■ Your objective ■
Below are entries; print them exactly from the first line through the one containing "the scene) (feet).".
┌─ Records for this task
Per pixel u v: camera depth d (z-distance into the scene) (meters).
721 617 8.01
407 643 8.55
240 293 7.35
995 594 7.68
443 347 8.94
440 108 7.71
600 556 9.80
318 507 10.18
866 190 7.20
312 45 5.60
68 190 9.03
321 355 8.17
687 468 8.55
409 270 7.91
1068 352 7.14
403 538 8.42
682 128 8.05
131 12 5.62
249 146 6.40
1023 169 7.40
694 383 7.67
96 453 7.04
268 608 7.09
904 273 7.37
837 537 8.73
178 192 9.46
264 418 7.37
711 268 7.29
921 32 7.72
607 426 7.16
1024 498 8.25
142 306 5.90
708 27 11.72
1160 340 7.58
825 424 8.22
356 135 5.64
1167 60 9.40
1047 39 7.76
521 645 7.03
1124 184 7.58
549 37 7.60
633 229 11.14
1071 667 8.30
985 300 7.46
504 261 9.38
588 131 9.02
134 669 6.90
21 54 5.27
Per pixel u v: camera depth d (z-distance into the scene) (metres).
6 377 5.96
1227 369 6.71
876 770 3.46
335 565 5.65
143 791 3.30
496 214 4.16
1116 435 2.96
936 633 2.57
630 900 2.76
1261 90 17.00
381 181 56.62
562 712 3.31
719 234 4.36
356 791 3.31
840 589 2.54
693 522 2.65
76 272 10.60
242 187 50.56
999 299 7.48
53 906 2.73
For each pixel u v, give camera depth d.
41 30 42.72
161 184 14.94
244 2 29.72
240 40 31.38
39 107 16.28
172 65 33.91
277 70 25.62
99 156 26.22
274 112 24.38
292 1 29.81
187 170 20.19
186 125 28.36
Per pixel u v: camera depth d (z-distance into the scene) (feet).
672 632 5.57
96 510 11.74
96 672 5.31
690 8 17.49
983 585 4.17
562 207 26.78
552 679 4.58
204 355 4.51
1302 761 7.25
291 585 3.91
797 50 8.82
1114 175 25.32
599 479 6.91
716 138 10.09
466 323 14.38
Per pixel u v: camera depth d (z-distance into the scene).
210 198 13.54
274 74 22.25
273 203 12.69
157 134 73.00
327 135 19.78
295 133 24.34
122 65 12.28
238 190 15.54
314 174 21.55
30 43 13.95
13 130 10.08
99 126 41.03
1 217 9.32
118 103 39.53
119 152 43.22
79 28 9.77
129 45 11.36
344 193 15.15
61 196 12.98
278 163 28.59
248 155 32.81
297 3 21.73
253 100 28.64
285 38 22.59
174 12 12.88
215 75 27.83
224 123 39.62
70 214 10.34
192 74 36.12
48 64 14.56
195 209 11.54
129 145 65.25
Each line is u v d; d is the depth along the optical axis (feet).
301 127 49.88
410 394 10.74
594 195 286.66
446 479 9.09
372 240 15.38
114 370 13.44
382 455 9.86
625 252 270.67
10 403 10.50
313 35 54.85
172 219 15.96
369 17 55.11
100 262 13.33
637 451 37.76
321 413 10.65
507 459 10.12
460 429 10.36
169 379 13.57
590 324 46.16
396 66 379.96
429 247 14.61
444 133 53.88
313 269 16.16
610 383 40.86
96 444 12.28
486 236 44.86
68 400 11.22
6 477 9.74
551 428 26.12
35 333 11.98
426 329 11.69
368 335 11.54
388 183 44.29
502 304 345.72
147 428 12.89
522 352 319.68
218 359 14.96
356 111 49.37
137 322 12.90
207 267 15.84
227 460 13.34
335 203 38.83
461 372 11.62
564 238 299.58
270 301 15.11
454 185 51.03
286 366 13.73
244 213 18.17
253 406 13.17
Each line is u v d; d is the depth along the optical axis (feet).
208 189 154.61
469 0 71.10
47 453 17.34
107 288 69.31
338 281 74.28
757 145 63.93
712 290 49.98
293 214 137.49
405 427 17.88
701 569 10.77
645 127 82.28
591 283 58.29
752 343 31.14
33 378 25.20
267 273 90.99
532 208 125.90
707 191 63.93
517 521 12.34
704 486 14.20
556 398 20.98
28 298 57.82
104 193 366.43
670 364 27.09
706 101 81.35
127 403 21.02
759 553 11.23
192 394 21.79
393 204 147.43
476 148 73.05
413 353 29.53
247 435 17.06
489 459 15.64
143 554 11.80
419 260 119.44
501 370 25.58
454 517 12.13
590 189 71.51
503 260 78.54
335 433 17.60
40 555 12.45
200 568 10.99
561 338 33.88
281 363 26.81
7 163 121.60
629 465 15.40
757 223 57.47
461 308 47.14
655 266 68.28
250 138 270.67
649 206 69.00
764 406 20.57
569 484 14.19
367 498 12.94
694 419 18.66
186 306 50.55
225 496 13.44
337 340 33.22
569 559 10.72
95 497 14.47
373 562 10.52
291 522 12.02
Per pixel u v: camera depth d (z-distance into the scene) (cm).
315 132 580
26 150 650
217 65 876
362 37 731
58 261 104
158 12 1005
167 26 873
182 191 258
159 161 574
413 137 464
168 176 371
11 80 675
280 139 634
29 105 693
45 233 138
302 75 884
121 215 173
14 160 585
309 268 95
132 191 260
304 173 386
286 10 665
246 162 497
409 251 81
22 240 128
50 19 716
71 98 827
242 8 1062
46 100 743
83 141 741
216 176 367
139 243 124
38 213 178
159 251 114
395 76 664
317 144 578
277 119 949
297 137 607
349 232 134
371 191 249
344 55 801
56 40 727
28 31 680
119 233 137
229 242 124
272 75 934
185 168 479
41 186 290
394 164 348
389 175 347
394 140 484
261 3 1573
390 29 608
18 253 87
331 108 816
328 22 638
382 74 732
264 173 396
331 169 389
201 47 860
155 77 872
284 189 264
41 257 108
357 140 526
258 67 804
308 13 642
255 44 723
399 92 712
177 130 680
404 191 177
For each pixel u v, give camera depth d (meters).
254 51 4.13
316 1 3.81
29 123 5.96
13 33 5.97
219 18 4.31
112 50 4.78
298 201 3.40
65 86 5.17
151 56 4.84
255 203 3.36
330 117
└─
■ Result for this exercise ■
Per pixel u v: camera depth d (z-distance into the scene) (meters).
721 617 8.01
407 643 8.55
240 293 7.35
995 594 7.68
443 347 8.94
440 108 7.71
600 556 9.80
318 507 10.18
866 190 7.20
312 45 5.60
68 190 9.03
321 355 8.17
687 468 8.55
409 270 7.91
1068 352 7.14
403 538 8.42
682 128 8.05
131 12 5.62
249 146 6.40
1023 169 7.40
694 383 7.67
96 453 7.04
268 608 7.09
904 273 7.37
837 537 8.73
178 192 9.46
264 418 7.37
711 268 7.29
921 32 7.72
607 426 7.16
1024 498 8.25
142 306 5.90
708 27 11.72
1160 340 7.58
825 424 8.22
356 135 5.64
1167 60 9.40
1047 39 7.76
521 645 7.03
1124 184 7.58
549 37 7.60
633 229 11.14
1071 667 8.30
985 300 7.46
504 261 9.38
588 131 9.02
134 669 6.90
21 54 5.27
Per pixel u v: camera depth d (z-distance into the scene) (metres).
6 377 5.96
1227 369 6.71
876 770 3.46
335 565 5.65
143 791 3.30
496 214 4.16
1116 435 2.96
936 633 2.57
630 900 2.76
1261 90 17.00
381 181 56.62
562 712 3.31
719 234 4.36
356 791 3.31
840 589 2.54
693 522 2.65
76 272 10.60
242 187 50.56
999 299 7.48
53 906 2.73
For each pixel u v, give camera depth d.
41 30 42.72
161 184 14.94
244 2 29.72
240 40 31.38
39 107 16.28
172 65 33.91
277 70 25.62
99 156 26.22
274 112 24.38
292 1 29.81
187 170 20.19
186 125 28.36
Per pixel u v: camera depth d (z-distance into the scene) (feet).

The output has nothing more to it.